Fintechs, fintechs everywhere

James Daniels
James Daniels

Exciting new fintechs were unavoidable. This is a reflection of India’s fintech market, which is one of the fastest growing in the world, set to be worth $31 billion this year.

Demonetization initiatives have helped increase bank penetration. Combine this with a population that loves mobile and a compelling customer experience, the stage is set for India’s fintech revolution. New solutions vary from digital wallets and P2P payments, to loans and billing services. The growth and appetite for innovation is staggering.

Interestingly, this influx of new players has come from India’s tech universities – not the financial world. While brimming with new ideas and tech expertise, some lack nuanced financial services knowledge. This is bringing some challenges.

On top of the need to navigate global industry regulations, India’s government and the Reserve Bank of India (RBI) have defined stringent mandates of their own. It’s important to remember that expertise does not always need to be internal. Partnerships with industry experts means fintechs don’t need to wait to get the knowledge they need. In turn, this frees up resources available to focus on innovation and time to market.

Plotting a path to financial inclusion

Financial inclusion remains a key priority, informing both bank and government strategies. One government initiative gaining traction is the National Common Mobility Card (NCMC) program. The initiative facilitates a seamless consumer experience across payments, transit ticketing and mobility services. Conceived by the Ministry of Housing and Urban Affairs at the Government of India, it aims to offer growing urban populations a seamless, multimodal travel card solution. This complements ongoing payments infrastructure migration to EMV®.

These onboarding efforts are also helping merchants accept new ways to pay too – something vital as digital payments look set to overtake cash by 2022Software-based mobile POS (SoftPOS) solutions were prominent at the event and are increasingly popular among small merchants. These solutions use the NFC functionality of commercial off-the-shelf mobile devices to accept contactless card or mobile payments. This helps merchants to accept digital payments at a low cost and time investment.

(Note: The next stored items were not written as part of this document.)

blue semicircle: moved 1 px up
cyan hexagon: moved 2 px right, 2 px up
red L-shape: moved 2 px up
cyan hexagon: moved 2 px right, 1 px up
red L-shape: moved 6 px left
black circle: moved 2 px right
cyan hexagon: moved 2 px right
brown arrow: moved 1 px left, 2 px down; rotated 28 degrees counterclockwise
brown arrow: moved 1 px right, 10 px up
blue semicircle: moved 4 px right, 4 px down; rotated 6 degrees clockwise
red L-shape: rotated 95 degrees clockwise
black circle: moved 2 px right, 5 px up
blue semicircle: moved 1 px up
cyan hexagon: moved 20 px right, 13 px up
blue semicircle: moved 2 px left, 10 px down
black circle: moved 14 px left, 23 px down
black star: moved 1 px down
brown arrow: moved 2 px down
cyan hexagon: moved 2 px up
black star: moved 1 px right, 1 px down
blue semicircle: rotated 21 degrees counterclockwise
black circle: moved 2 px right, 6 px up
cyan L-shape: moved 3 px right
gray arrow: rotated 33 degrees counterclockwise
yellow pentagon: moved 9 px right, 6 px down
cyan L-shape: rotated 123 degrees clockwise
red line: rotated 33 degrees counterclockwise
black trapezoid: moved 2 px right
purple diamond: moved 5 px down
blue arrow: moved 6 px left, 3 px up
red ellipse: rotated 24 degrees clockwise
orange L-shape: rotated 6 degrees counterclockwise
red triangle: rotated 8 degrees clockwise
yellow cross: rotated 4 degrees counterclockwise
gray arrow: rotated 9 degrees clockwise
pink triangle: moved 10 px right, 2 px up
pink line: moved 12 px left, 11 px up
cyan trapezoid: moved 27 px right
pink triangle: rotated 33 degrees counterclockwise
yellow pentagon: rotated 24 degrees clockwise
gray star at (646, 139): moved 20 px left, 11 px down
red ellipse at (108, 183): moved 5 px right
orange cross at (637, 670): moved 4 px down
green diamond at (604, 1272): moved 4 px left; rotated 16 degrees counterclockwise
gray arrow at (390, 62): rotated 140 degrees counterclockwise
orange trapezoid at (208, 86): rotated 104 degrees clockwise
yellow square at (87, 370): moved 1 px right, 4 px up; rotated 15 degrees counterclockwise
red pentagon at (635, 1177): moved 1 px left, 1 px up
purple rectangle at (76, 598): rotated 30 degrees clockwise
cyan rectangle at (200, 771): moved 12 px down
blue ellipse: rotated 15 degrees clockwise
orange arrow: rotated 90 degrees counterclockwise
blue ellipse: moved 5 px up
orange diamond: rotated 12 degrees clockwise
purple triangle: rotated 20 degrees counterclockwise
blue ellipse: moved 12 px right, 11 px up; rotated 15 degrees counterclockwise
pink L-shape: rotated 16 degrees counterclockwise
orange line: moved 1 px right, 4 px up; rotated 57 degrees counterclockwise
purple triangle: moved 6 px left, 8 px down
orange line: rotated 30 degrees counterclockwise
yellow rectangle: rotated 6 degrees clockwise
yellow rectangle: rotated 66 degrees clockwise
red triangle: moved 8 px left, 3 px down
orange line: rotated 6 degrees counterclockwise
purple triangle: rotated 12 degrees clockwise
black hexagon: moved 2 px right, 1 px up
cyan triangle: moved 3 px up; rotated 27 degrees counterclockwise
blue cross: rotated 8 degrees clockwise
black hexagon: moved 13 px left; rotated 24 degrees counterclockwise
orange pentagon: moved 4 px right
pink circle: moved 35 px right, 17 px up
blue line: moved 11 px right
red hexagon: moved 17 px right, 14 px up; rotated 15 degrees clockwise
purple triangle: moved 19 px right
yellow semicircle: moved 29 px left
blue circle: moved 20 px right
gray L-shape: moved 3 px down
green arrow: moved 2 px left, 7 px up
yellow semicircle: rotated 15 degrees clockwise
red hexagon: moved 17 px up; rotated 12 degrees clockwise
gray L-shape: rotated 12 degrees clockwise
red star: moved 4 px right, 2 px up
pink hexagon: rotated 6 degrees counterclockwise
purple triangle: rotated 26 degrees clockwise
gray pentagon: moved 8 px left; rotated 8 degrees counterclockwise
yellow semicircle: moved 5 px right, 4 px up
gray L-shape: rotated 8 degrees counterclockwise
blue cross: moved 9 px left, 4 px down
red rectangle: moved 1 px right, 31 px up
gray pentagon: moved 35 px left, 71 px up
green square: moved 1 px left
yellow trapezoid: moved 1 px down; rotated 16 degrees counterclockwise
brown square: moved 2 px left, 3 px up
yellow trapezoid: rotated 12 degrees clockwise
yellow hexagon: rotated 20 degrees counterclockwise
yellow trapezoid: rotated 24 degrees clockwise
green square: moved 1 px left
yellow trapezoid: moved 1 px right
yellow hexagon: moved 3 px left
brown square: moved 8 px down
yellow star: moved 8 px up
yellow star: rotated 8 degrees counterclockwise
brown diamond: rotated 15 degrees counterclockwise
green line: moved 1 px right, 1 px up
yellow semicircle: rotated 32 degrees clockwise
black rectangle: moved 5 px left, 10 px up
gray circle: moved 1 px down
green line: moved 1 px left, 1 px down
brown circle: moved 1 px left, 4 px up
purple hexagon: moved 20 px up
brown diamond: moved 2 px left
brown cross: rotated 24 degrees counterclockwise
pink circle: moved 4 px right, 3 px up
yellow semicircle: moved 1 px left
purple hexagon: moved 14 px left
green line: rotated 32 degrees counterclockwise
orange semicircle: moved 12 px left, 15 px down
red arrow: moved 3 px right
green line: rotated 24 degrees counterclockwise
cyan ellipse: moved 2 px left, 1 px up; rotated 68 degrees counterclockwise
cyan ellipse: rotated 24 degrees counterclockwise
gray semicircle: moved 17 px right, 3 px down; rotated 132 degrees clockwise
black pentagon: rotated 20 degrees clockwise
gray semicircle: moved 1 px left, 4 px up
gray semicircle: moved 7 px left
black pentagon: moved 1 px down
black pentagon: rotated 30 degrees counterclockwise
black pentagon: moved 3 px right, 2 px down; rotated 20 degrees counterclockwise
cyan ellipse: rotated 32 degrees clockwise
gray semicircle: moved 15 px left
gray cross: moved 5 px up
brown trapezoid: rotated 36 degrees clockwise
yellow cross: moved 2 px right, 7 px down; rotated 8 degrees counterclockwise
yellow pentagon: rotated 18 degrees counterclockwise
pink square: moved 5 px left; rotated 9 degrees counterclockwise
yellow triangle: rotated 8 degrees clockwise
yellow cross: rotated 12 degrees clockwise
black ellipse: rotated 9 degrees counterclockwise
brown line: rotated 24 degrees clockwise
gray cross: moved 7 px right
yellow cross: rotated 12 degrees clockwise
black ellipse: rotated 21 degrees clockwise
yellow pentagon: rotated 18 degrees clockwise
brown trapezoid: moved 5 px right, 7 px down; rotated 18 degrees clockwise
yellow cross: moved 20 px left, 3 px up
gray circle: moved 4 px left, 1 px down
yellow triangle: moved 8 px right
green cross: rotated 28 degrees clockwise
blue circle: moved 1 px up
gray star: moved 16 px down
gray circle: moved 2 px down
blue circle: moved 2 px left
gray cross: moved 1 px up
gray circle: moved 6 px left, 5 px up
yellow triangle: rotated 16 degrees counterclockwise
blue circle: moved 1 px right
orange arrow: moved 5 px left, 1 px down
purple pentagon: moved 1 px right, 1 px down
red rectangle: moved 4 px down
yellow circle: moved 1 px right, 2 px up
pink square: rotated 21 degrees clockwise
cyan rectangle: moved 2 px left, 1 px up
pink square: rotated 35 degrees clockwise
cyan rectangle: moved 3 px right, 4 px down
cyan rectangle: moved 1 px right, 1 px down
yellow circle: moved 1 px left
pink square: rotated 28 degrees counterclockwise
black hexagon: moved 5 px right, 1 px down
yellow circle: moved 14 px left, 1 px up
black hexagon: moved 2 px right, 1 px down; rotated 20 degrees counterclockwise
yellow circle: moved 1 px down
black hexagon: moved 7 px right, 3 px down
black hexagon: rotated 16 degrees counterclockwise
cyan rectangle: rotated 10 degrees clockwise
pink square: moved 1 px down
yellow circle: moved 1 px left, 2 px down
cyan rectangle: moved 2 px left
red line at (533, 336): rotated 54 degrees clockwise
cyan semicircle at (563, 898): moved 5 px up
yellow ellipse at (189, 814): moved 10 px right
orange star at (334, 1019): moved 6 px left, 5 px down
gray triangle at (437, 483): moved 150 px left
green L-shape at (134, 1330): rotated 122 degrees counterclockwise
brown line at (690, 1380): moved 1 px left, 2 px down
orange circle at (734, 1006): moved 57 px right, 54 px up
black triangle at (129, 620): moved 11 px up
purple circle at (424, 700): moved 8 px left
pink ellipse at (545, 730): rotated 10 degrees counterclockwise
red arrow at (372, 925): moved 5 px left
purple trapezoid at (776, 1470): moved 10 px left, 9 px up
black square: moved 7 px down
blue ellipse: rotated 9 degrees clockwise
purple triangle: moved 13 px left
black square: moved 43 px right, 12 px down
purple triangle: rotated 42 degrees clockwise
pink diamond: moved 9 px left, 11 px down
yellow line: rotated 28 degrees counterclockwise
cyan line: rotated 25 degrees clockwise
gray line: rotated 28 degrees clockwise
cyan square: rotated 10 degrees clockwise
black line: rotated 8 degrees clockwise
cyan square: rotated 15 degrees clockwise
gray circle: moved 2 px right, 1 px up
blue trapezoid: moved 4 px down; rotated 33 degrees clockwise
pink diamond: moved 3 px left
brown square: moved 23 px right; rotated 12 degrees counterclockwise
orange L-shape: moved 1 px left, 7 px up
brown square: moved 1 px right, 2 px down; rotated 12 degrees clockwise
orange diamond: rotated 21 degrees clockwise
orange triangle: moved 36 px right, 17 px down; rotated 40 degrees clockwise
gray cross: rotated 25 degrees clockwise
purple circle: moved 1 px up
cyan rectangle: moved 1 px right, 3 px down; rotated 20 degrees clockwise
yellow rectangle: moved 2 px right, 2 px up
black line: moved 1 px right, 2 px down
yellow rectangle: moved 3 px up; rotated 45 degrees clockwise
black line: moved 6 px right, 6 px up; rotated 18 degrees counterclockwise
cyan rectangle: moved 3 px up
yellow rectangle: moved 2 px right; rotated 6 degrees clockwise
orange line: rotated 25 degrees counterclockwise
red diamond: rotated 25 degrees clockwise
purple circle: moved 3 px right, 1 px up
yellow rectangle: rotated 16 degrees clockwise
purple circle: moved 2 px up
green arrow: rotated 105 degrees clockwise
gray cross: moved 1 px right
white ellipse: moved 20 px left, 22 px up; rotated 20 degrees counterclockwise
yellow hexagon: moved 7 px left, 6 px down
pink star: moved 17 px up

All roads lead to open banking

While not an exclusively open banking event, the topic seemed to permeate many of the show’s discussions. As happened in Europe, the undefined role of fintechs and the rising demand for more valuable consumer services is pushing the adoption of open APIs to the top of the agenda.

While some banks are making progress in defining their own APIs, progress is limited. The lack of mandates or standardized requirements is often cited as the source of much of the delay, putting the pressure on banks to ensure the functionality, quality and security of solutions before going live.

Although it’s uncertain how India’s open banking ecosystem will evolve, many are looking to learnings from Europe. Much can be learned from open API standardization efforts such as STET and the Berlin Group. And from these efforts, Indian stakeholders can now rely on innovation tools that are tried and tested.

Real-time, real talk

Closely tied to open banking is the industry-wide push for ‘real-time’ or ‘instant’ payments. Once seen as separate topics, both are increasingly considered in tandem as part of the fundamental  modernization efforts of banks that are “changing customers’ relationships with their banks and the usage of financial services generally.” In the real-time game, India is already ahead with its Unified Payments Interface (UPI).

Built on the increasingly pertinent global financial services messaging standards, ISO 20022, UPI is an inter-bank platform that merges various banking services and features, facilitating a variety of ‘real-time’ payment services. And it’s a successful initiative too, with 1.3 billion transactions in February 2020 alone.

The combination of a successful ‘real-time’ payments platform with truly open APIs could be phenomenal. So much innovation in payments and financial services is coming out of India. I look forward to seeing how it transforms and leads these initiatives, both domestically and on the global stage.